OUR Research Approach
In the Affective Science & Health Laboratory at the University of Toronto, we study emotions and their ability to make us sick or help us thrive. Our research centers on two inter-related questions.
- First, what do people believe about emotions? For example, which emotions do people believe they should feel and do people believe emotions are controllable? We've examined the structure of these beliefs, the factors that shape them, and their implications for health and well-being.
- Second, how do people regulate their emotions? Specifically, we've examined multiple theoretically-motivated forms of emotion regulation, their effects on health and well-being, the psychological mechanisms underlying these effects, and the socio-cultural factors that modulate them.
To answer these questions, we use a multi-method approach, utilizing controlled experiments and ecologically-valid longitudinal studies that employ a variety of measures:
- self-report (e.g., daily diaries)
- autonomic physiology (e.g., cardiovascular and electrodermal activity)
- nonverbal behavior (e.g., facial expressions)
We also examine how key socio-cultural and psychological factors shape how these questions unfold differently across people:
- age (children, undergraduates, older adults)
- culture (e.g., U.S., Russia, East Asia)
- socioeconomic status (community samples)
- risk for psychological health issues (stress exposure)
- clinical status (major depressive and bipolar disorder)
Using these methods, our research contributes to the basic science behind and the health implications of what people believe about their emotions and how they regulate their emotions.
Does emotion regulation trump political action?
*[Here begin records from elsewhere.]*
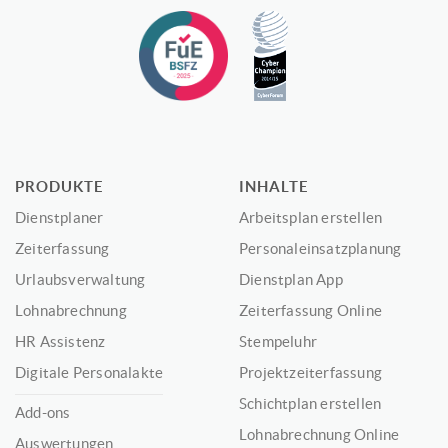
PRODUKTE
INHALTE
Dienstplaner
Arbeitsplan erstellen
Zeiterfassung
Personaleinsatzplanung
Urlaubsverwaltung
Dienstplan App
Lohnabrechnung
Zeiterfassung Online
HR Assistenz
Stempeluhr
Digitale Personalakte
Projektzeiterfassung
Schichtplan erstellen
Add-ons
Lohnabrechnung Online
Auswertungen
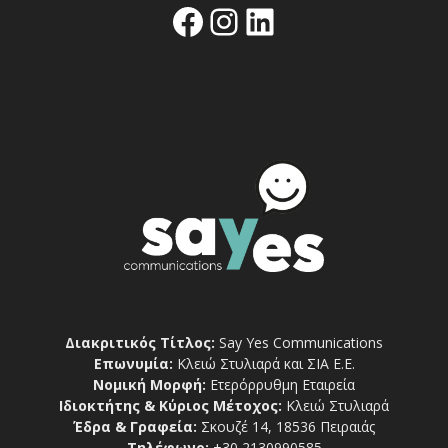
Facebook
Instagram
Linkedin
Διακριτικός Τίτλος:
Say Yes Communications
Επωνυμία:
Κλειώ Στυλιαρά και ΣΙΑ Ε.Ε.
Νομική Μορφή:
Ετερόρρυθμη Εταιρεία
Ιδιοκτήτης & Κύριος Μέτοχος:
Κλειώ Στυλιαρά
Έδρα & Γραφεία:
Σκουζέ 14, 18536 Πειραιάς
Τηλέφωνο:
+30 2130990585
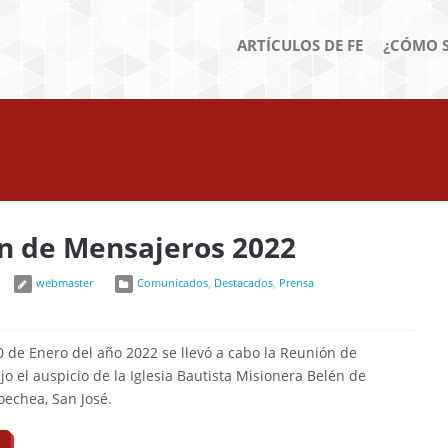
ARTÍCULOS DE FE
¿CÓMO S
n de Mensajeros 2022
webmaster
Comunicados
,
Destacados
,
Prensa
0 de Enero del año 2022 se llevó a cabo la Reunión de
o el auspicio de la Iglesia Bautista Misionera Belén de
oechea, San José.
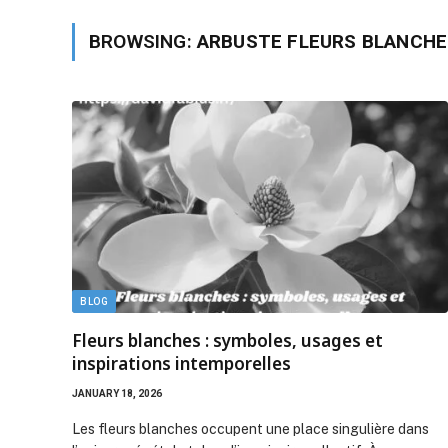
BROWSING:
ARBUSTE FLEURS BLANCHE
BLOG
Fleurs blanches : symboles, usages et
inspirations intemporelles
JANUARY 18, 2026
Les fleurs blanches occupent une place singulière dans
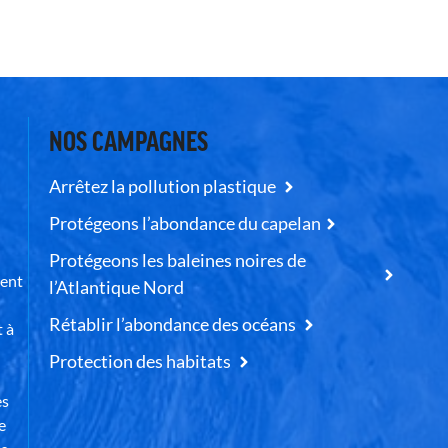
NOS CAMPAGNES
Arrêtez la pollution plastique
Protégeons l’abondance du capelan
Protégeons les baleines noires de
uent
l’Atlantique Nord
Rétablir l’abondance des océans
t à
Protection des habitats
es
e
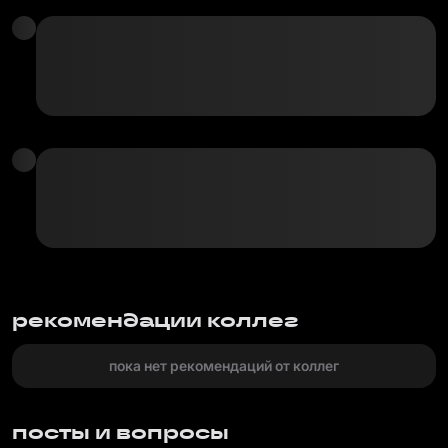
рекомендации коллег
пока нет рекомендаций от коллег
посты и вопросы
In a forthcoming issue of the Journal of Personality and Social Psychology, we describe research conducted in the aftermath of the 2016 U.S. presidential election suggesting that using effective forms of emotion regulation helps Clinton supporters feel better, but feeling better comes at the cost of engaging less in productive political action.
What are the costs of believing emotions are uncontrollable? In a forthcoming issue of the Journal of Experimental Psychology: General, we show that youths who believe that emotions are relatively uncontrollable are less likely to gain skill in effective forms of emotion regulation and, in turn, are more likely experience symptoms of poor mental health.
Does the mental health of caregivers predict the longevity of the patients in their care? Described in 2017 issue of The Proceedings of the National Academy of Sciences, we found that familial caregivers with worse mental health had patients at increased risk for mortality, underscoring the importance of caring for caregivers as well as patients when attempting to improve patients' lives.
Principal Investigator of the Affective Science & Health Lab, Brett Ford, has been named a Rising Star by the Association for Psychological Science.
In her new book, America the Anxious: How our Pursuit of Happiness is Creating a Nation of Anxious Wrecks, author Ruth Whippman discusses the downsides of pursuing happiness, including empirical research from Brett Ford and collaborator Iris Mauss.